So I was in class last week and my instructor told me to do a jump back kick, I knew what it was, I've seen many people do it but everytime I try to I can't kl propperly. I would stand in a side stance and try to jump back kick but every time I go to kick my leg just won't extend, it's like my leg is scared or something, it just fails every time I come near to doing it. I can do a normal back kick and spin back kick fine, but it's just this one. How can I get my leg to extend propperly without failing? Please help! Thanks to everyone who replies!
Without seeing you it's hard to say, but one thing is the timing of the kick. If you think of jumping then kicking, what's likely to happen is that you'll end up kicking on the way down, making it hurried, low and even stopping you kicking as may be happening in your case. Instead, imagine kicking in the way up; this will probably result in you kicking at the top of your jump, giving you time to retract the leg ready for landing. Your brain may then be happy to let you throw it Hope that helps Mitch
The one (main) problem people have with flying kicks is they don't relax enough... whilst all techniques should remain relaxed until point of impact, ground based ones can be pulled off even if a bit tense... good flying kicks (for most) need good/proper relaxation... try doing it even without tensing at the end. You can get the omph/impact part after you have the technique working right! Stuart
I would also suggest don't worry about how high your kicking in the beginning. Aim for the hips or thighs (or even the knees!) for jumping back kick first. As you get more comfortable, you'll start kicking higher.
For me...start with just the jump. Jump up and tuck the legs, get used to that floaty feeling.

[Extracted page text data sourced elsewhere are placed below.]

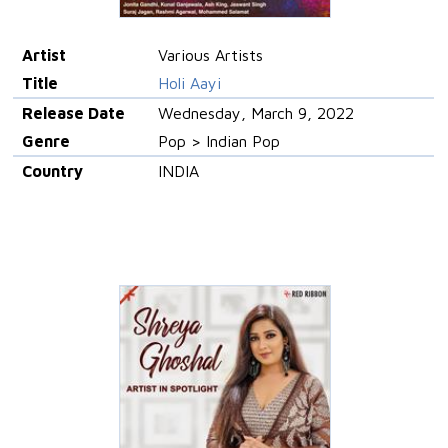
Artist
Various Artists
Title
Holi Aayi
Release Date
Wednesday, March 9, 2022
Genre
Pop > Indian Pop
Country
INDIA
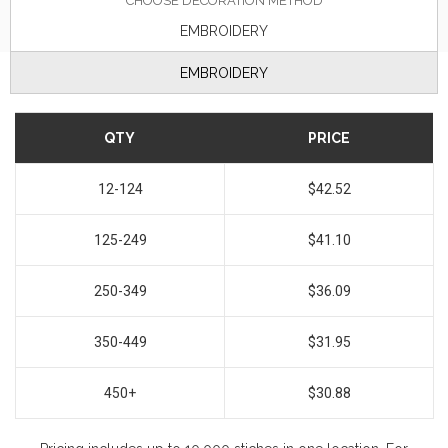
CHOOSE DECORATION METHOD
EMBROIDERY
EMBROIDERY
QTY
PRICE
12-124
$42.52
125-249
$41.10
250-349
$36.09
350-449
$31.95
450+
$30.88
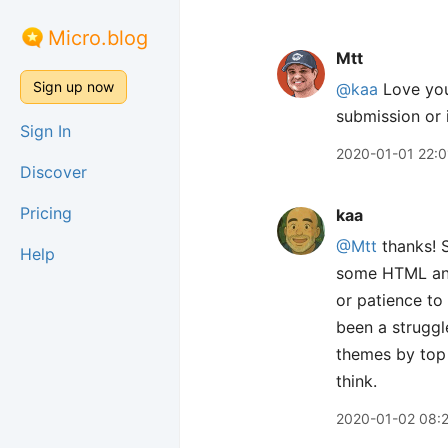
Micro.blog
Mtt
Sign up now
@kaa
Love your
submission or 
Sign In
2020-01-01 22:0
Discover
Pricing
kaa
@Mtt
thanks! S
Help
some HTML and 
or patience to 
been a struggl
themes by top 
think.
2020-01-02 08:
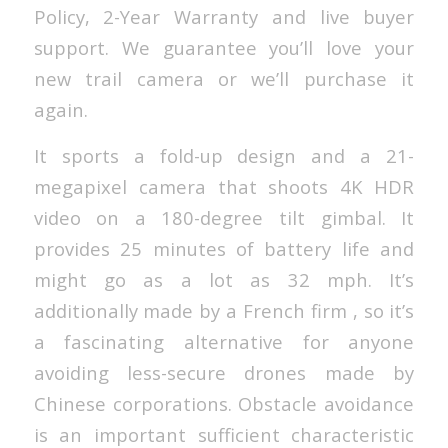
Policy, 2-Year Warranty and live buyer
support. We guarantee you’ll love your
new trail camera or we’ll purchase it
again.
It sports a fold-up design and a 21-
megapixel camera that shoots 4K HDR
video on a 180-degree tilt gimbal. It
provides 25 minutes of battery life and
might go as a lot as 32 mph. It’s
additionally made by a French firm , so it’s
a fascinating alternative for anyone
avoiding less-secure drones made by
Chinese corporations. Obstacle avoidance
is an important sufficient characteristic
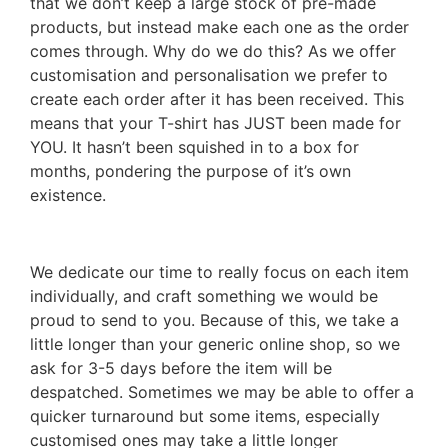
that we don’t keep a large stock of pre-made
products, but instead make each one as the order
comes through. Why do we do this? As we offer
customisation and personalisation we prefer to
create each order after it has been received. This
means that your T-shirt has JUST been made for
YOU. It hasn’t been squished in to a box for
months, pondering the purpose of it’s own
existence.
We dedicate our time to really focus on each item
individually, and craft something we would be
proud to send to you. Because of this, we take a
little longer than your generic online shop, so we
ask for 3-5 days before the item will be
despatched. Sometimes we may be able to offer a
quicker turnaround but some items, especially
customised ones may take a little longer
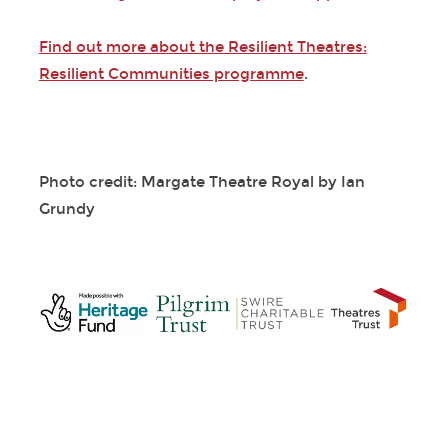
Find out more about the Resilient Theatres:
Resilient Communities programme
.
Photo credit: Margate Theatre Royal by Ian
Grundy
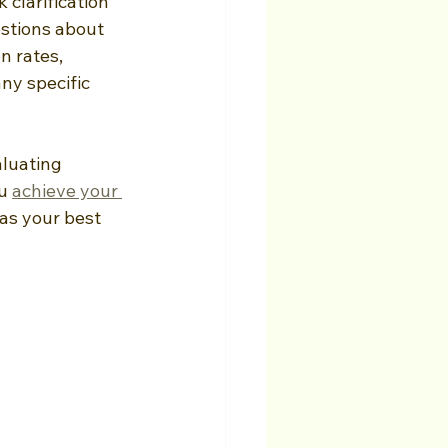
clarification 
stions about 
 rates, 
ny specific 
luating 
u 
achieve your 
as your best 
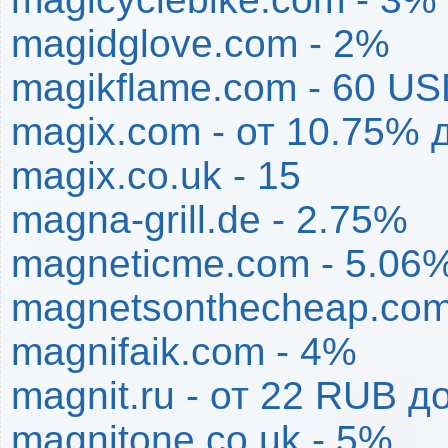
magidglove.com - 2%
magikflame.com - 60 U
magix.com - от 10.75% 
magix.co.uk - 15
magna-grill.de - 2.75%
magneticme.com - 5.06
magnetsonthecheap.com
magnifaik.com - 4%
magnit.ru - от 22 RUB 
magnitone.co.uk - 5%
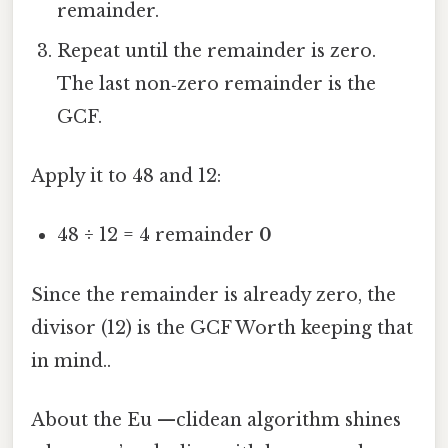
remainder.
Repeat until the remainder is zero.
The last non‑zero remainder is the
GCF.
Apply it to 48 and 12:
48 ÷ 12 = 4 remainder
0
Since the remainder is already zero, the
divisor (12) is the GCF Worth keeping that
in mind..
About the Eu —clidean algorithm shines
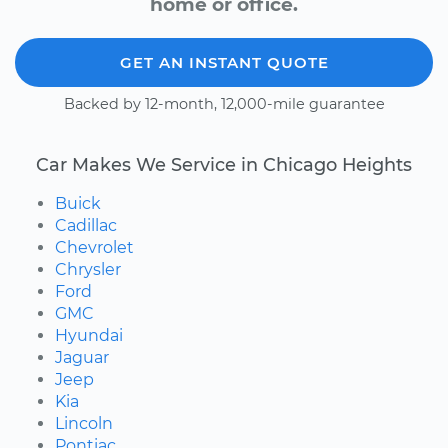
home or office.
GET AN INSTANT QUOTE
Backed by 12-month, 12,000-mile guarantee
Car Makes We Service in Chicago Heights
Buick
Cadillac
Chevrolet
Chrysler
Ford
GMC
Hyundai
Jaguar
Jeep
Kia
Lincoln
Pontiac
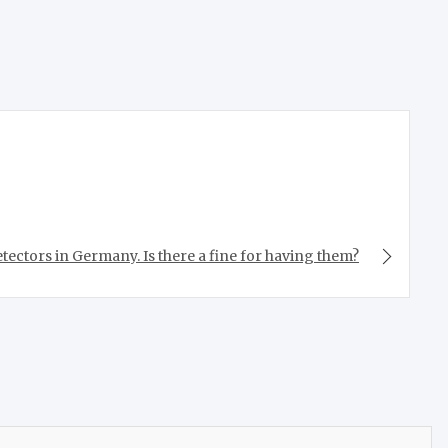
tectors in Germany. Is there a fine for having them?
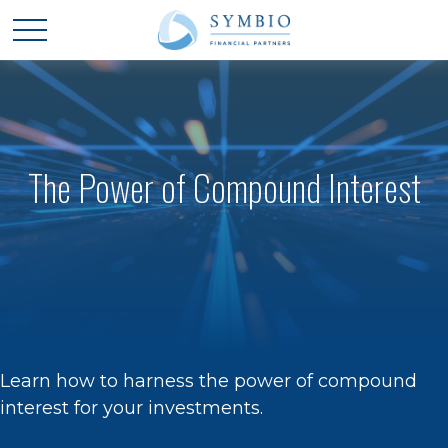
The Power of Compound Interest
Learn how to harness the power of compound
interest for your investments.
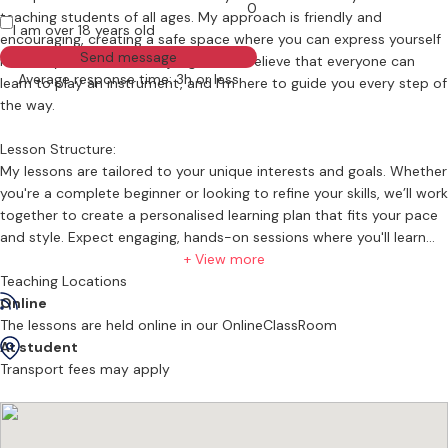
0
teaching students of all ages. My approach is friendly and
I am over 18 years old
encouraging, creating a safe space where you can express yourself
Send message
musically without fear of judgment. I believe that everyone can
Average response time: 3h or less
learn to play an instrument, and I’m here to guide you every step of
the way.
Lesson Structure:
My lessons are tailored to your unique interests and goals. Whether
you're a complete beginner or looking to refine your skills, we’ll work
together to create a personalised learning plan that fits your pace
and style. Expect engaging, hands-on sessions where you'll learn
the fundamentals of rhythm, harmony, and composition, all while
+ View more
having fun!
Teaching Locations
Online
Types of Lessons
The lessons are held online in our OnlineClassRoom
At student
I teach drums music production, music theory and piano, allowing
Transport fees may apply
you to explore various musical styles. From rock and jazz on the
drums to classical and contemporary on the piano, you’ll get a
comprehensive understanding of each instrument. You can even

Controlling the jump and the landing. Then start to put some rotation in (if you are asking about a jump spin back kick). Get used to "knowing" where your body is in space as it jumps and turns. Then start to chamber the kicking leg as you jump and spin. Once comfortable there start to complete the kick. Also try holding on to something (like a bannister or ballet wall bar) to give you some more air time to feel the position. Obviously the real kick should be one movement and fluid but it can help to break it down into stages before trying the complete thing.
Also...try it on a large heavy bag. I was always a little reluctant to throw one on a person or held kick shield because I didn't want to miss and hurt someone. In the air it can be hard to control without something to stop it at the end. On a heavy bag you can really lay into it and if you miss all you'll hurt is your ego or maybe yourself. It gives you some freedom to really go for it.